La Cour de cassation a rejeté mercredi le pourvoi du laboratoire pharmaceutique allemand Merck, condamné en 2020 par la cour d'appel de Lyon à indemniser plus de 3 300 utilisateurs du Levothyrox ayant souffert d'effets secondaires, à la suite d'un changement de formule dans ce médicament prescrit contre l'hypothyroïdie.
Dans son arrêt, qui met un terme définitif à cette procédure, la Cour confirme que « lorsque la composition d’un médicament change et que cette évolution de formule n’est pas signalée explicitement dans la notice, le fabricant et l’exploitant peuvent se voir reprocher un défaut d’information », pouvant causer « un préjudice moral ».
En première instance, les juges lyonnais avaient écarté tout manquement du laboratoire pharmaceutique dans le lancement en 2017 du nouveau Levothyrox. Mais la cour d'appel a ensuite reconnu « une faute », condamnant Merck pour « préjudice moral » avec une indemnisation individuelle de 1 000 euros, soit un total de plus de 3,3 millions d'euros, alors que les plaignants réclamaient 10 000 euros par personne.
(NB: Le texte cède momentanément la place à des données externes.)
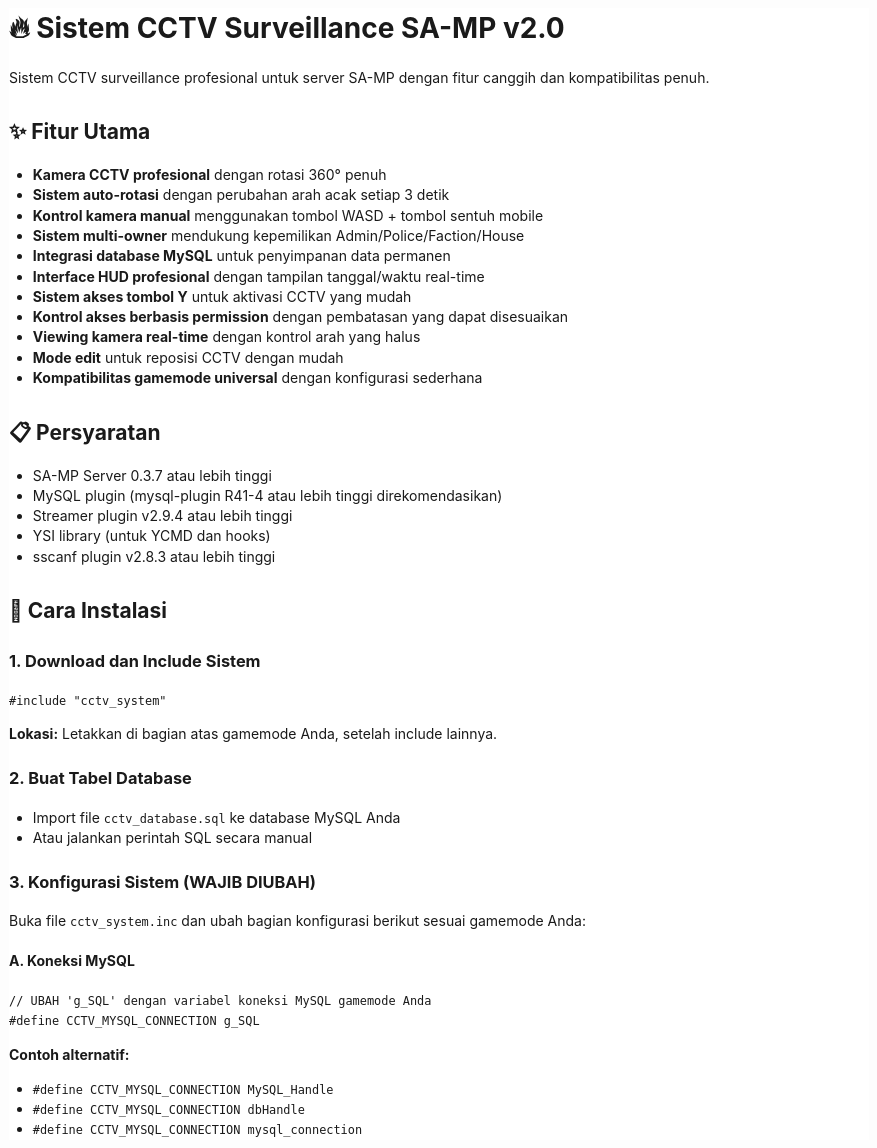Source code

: # 🔥 Sistem CCTV Surveillance SA-MP v2.0

Sistem CCTV surveillance profesional untuk server SA-MP dengan fitur canggih dan kompatibilitas penuh.

## ✨ Fitur Utama

- **Kamera CCTV profesional** dengan rotasi 360° penuh
- **Sistem auto-rotasi** dengan perubahan arah acak setiap 3 detik
- **Kontrol kamera manual** menggunakan tombol WASD + tombol sentuh mobile
- **Sistem multi-owner** mendukung kepemilikan Admin/Police/Faction/House
- **Integrasi database MySQL** untuk penyimpanan data permanen
- **Interface HUD profesional** dengan tampilan tanggal/waktu real-time
- **Sistem akses tombol Y** untuk aktivasi CCTV yang mudah
- **Kontrol akses berbasis permission** dengan pembatasan yang dapat disesuaikan
- **Viewing kamera real-time** dengan kontrol arah yang halus
- **Mode edit** untuk reposisi CCTV dengan mudah
- **Kompatibilitas gamemode universal** dengan konfigurasi sederhana

## 📋 Persyaratan

- SA-MP Server 0.3.7 atau lebih tinggi
- MySQL plugin (mysql-plugin R41-4 atau lebih tinggi direkomendasikan)
- Streamer plugin v2.9.4 atau lebih tinggi
- YSI library (untuk YCMD dan hooks)
- sscanf plugin v2.8.3 atau lebih tinggi

## 🚀 Cara Instalasi

### 1. **Download dan Include Sistem**
```pawn
#include "cctv_system"
```
**Lokasi:** Letakkan di bagian atas gamemode Anda, setelah include lainnya.

### 2. **Buat Tabel Database**
- Import file `cctv_database.sql` ke database MySQL Anda
- Atau jalankan perintah SQL secara manual

### 3. **Konfigurasi Sistem (WAJIB DIUBAH)**

Buka file `cctv_system.inc` dan ubah bagian konfigurasi berikut sesuai gamemode Anda:

#### **A. Koneksi MySQL**
```pawn
// UBAH 'g_SQL' dengan variabel koneksi MySQL gamemode Anda
#define CCTV_MYSQL_CONNECTION g_SQL
```
**Contoh alternatif:**
- `#define CCTV_MYSQL_CONNECTION MySQL_Handle`
- `#define CCTV_MYSQL_CONNECTION dbHandle`
- `#define CCTV_MYSQL_CONNECTION mysql_connection`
La nouvelle formule du médicament, modifiant certains de ses excipients afin d'apporter davantage de stabilité au produit, a été incriminée, entre mars 2017 et avril 2018, par quelque 31 000 patients souffrant de maux de tête, insomnies, vertiges, etc.
« Soulagement »
Durant le procès en appel, la société pharmaceutique avait réaffirmé qu'elle ne pouvait pas informer directement les patients, arguant que la loi le lui interdit. Mais selon la cour d'appel, le laboratoire « avait l'obligation légale d'informer directement les malades, notamment par la boîte et la notice ». « La seule mention du mannitol et de l’acide citrique dans un texte dense et imprimé en petits caractères, est insuffisante pour informer les patients d’une évolution de la formule », juge la Cour de cassation.
De même, concernant le préjudice moral, la Cour estime dans son arrêt que « n’ayant pas été informés de l’évolution de la composition du médicament, ses utilisateurs n’ont pas été en mesure de faire face immédiatement aux effets secondaires ». « Ils ont donc subi un préjudice moral temporaire, qui a duré jusqu’à ce qu’ils aient eu connaissance de ce changement de formule », estime la haute juridiction.
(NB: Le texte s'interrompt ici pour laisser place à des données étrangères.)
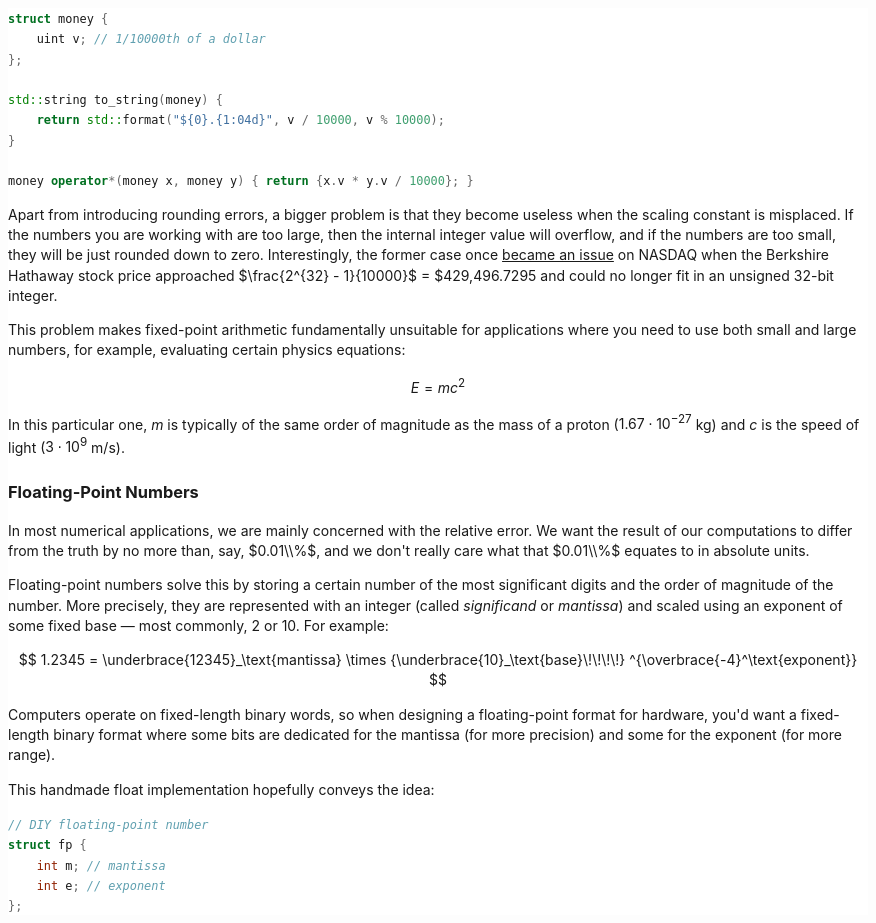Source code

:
 ```c++
struct money {
    uint v; // 1/10000th of a dollar
};

std::string to_string(money) {
    return std::format("${0}.{1:04d}", v / 10000, v % 10000);
}

money operator*(money x, money y) { return {x.v * y.v / 10000}; }
```

Apart from introducing rounding errors, a bigger problem is that they become useless when the scaling constant is misplaced. If the numbers you are working with are too large, then the internal integer value will overflow, and if the numbers are too small, they will be just rounded down to zero. Interestingly, the former case once [became an issue](https://www.wsj.com/articles/berkshire-hathaways-stock-price-is-too-much-for-computers-11620168548) on NASDAQ when the Berkshire Hathaway stock price approached $\frac{2^{32} - 1}{10000}$ = $429,496.7295 and could no longer fit in an unsigned 32-bit integer.

This problem makes fixed-point arithmetic fundamentally unsuitable for applications where you need to use both small and large numbers, for example, evaluating certain physics equations:

$$
E = m c^2
$$

In this particular one, $m$ is typically of the same order of magnitude as the mass of a proton ($1.67 \cdot 10^{-27}$ kg) and $c$ is the speed of light ($3 \cdot 10^9$ m/s).

### Floating-Point Numbers

In most numerical applications, we are mainly concerned with the relative error. We want the result of our computations to differ from the truth by no more than, say, $0.01\\%$, and we don't really care what that $0.01\\%$ equates to in absolute units.

Floating-point numbers solve this by storing a certain number of the most significant digits and the order of magnitude of the number. More precisely, they are represented with an integer (called *significand* or *mantissa*) and scaled using an exponent of some fixed base — most commonly, 2 or 10. For example:

$$
1.2345 =
\underbrace{12345}_\text{mantissa}
\times {\underbrace{10}_\text{base}\!\!\!\!}
      ^{\overbrace{-4}^\text{exponent}}
$$

Computers operate on fixed-length binary words, so when designing a floating-point format for hardware, you'd want a fixed-length binary format where some bits are dedicated for the mantissa (for more precision) and some for the exponent (for more range).

This handmade float implementation hopefully conveys the idea:

```cpp
// DIY floating-point number
struct fp {
    int m; // mantissa
    int e; // exponent
};
```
« C'est d'abord un soulagement car tout le monde craignait une cassation partielle, or l'arrêt confirme à 100 % la décision de la cour d'appel », s'est félicité auprès de l'AFP l'avocat des plaignants Christophe Lèguevaques, saluant « la confirmation de la responsabilité » de Merck et la reconnaissance du fait que les plaignants ont subi des préjudices moraux.
De son côté, Merck a « pris acte » de cette « position », mais a déploré dans un communiqué « qu’aucune expertise médicale n’ait été ordonnée et réalisée (...) pour confirmer l’existence ou non d’un lien de causalité entre le passage à la nouvelle formule du Levothyrox et les symptômes rapportés ».
Plainte au pénal
Si cette procédure d'ampleur est désormais close, le dossier du Levothyrox fait l'objet au pénal d'une information judiciaire contre X pour des faits présumés de tromperie aggravée, homicide et blessures involontaires et mise en danger de la vie d'autrui. Ouverte en 2018, elle est toujours instruite par le pôle santé du TGI de Marseille.
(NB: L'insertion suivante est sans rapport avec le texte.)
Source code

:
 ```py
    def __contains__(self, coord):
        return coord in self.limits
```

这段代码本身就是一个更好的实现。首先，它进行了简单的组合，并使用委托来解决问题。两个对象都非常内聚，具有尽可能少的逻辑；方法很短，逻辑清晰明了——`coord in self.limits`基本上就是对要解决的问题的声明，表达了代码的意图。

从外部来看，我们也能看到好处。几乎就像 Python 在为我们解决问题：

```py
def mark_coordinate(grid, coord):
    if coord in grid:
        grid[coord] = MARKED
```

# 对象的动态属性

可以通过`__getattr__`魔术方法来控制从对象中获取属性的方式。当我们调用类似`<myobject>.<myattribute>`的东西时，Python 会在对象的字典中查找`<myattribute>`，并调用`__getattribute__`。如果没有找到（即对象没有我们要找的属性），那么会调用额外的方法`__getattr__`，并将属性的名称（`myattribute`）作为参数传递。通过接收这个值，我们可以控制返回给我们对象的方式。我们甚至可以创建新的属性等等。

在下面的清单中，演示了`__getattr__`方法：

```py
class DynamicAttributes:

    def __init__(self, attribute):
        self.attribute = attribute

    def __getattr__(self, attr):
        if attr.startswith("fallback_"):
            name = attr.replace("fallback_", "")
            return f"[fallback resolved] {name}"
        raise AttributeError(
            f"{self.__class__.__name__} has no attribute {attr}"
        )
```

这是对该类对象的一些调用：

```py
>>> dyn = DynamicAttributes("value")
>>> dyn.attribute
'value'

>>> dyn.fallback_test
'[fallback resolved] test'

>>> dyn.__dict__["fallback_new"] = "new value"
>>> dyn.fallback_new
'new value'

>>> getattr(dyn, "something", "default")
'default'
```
En juin 2019, l'Agence nationale de sécurité du médicament (ANSM) avait mené une étude sur plus de deux millions de patients ayant conclu que le passage à la nouvelle formule du Levothyrox n'avait pas engendré de « problèmes de santé graves ». Elle est aujourd'hui visée par une action collective pour « défaut de vigilance d'anticipation » de quelque 1 100 plaignants, lancée en septembre dernier devant le tribunal administratif de Montreuil.
En France, quelque 2,5 millions de patients utilisent quotidiennement la nouvelle formule du Levothyrox, selon Merck, et moins de 100 000 patients sont aujourd’hui traités avec l'ancienne formule, importée depuis fin 2017 sous le nom d'Euthyrox.
La distribution de l'ancienne formule, qui devait s'arrêter, a finalement été prolongée à plusieurs reprises et se poursuivra au moins jusqu'à la fin 2022, alors que la diversification de l'offre thérapeutique se poursuit, avec six médicaments alternatifs d'autres laboratoires sur le marché.